富山県立高岡高校、早稲田大学政治経済学部政治学科卒業。
90年時事通信社入社。ニューヨーク特派員などを経て、2001年テレビ朝日入社。経済部で、内閣府や財界などを担当した。その後は、「報道ステーション」や「グッド!モーニング」など報道番組のデスクを務めた。
テレビ朝日に勤務しながら、11年の東日本大震災をきっかけに執筆活動を開始。『清貧と復興 土光敏夫100の言葉』(2011年、文藝春秋)はベストセラーに。
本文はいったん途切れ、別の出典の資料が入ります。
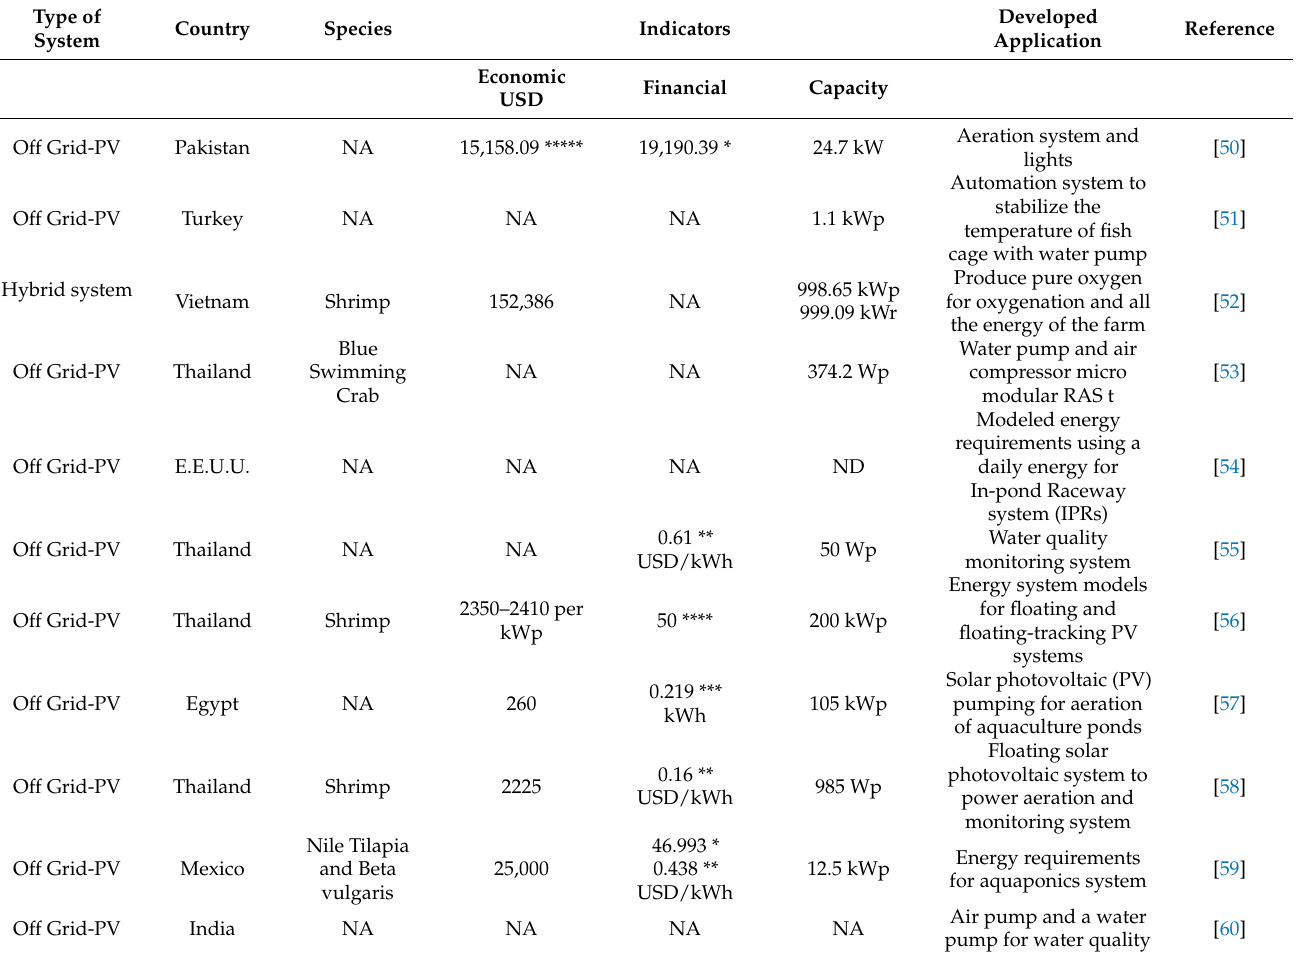
Table 1. Photovoltaic systems in the aquaculture in the empirical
その後も、『母の力 土光敏夫をつくった100の言葉』(2013年、文藝春秋)、『九転十起 事業の鬼・浅野総一郎』(2013年、幻冬舎)、『景気を仕掛けた男 「丸井」創業者・青井忠治』(2015年、幻冬舎)、『日本への遺言 地域再生の神様《豊重哲郎》が起した奇跡』(2017年、幻冬舎)『現場発! ニッポン再興』(2019年、晶文社)などを出版した。
21年1月 故郷高岡の再興を目指して帰郷。
同年7月 高岡市長選に出馬。19,445票の信任を得るも志叶わず。
同年10月 高岡市議会議員選挙に立候補し、候補者29人中2位で当選。8,656票の得票数は、トップ当選の嶋川武秀氏(11,604票)と共に高岡市議会議員選挙の最高得票数を上回った。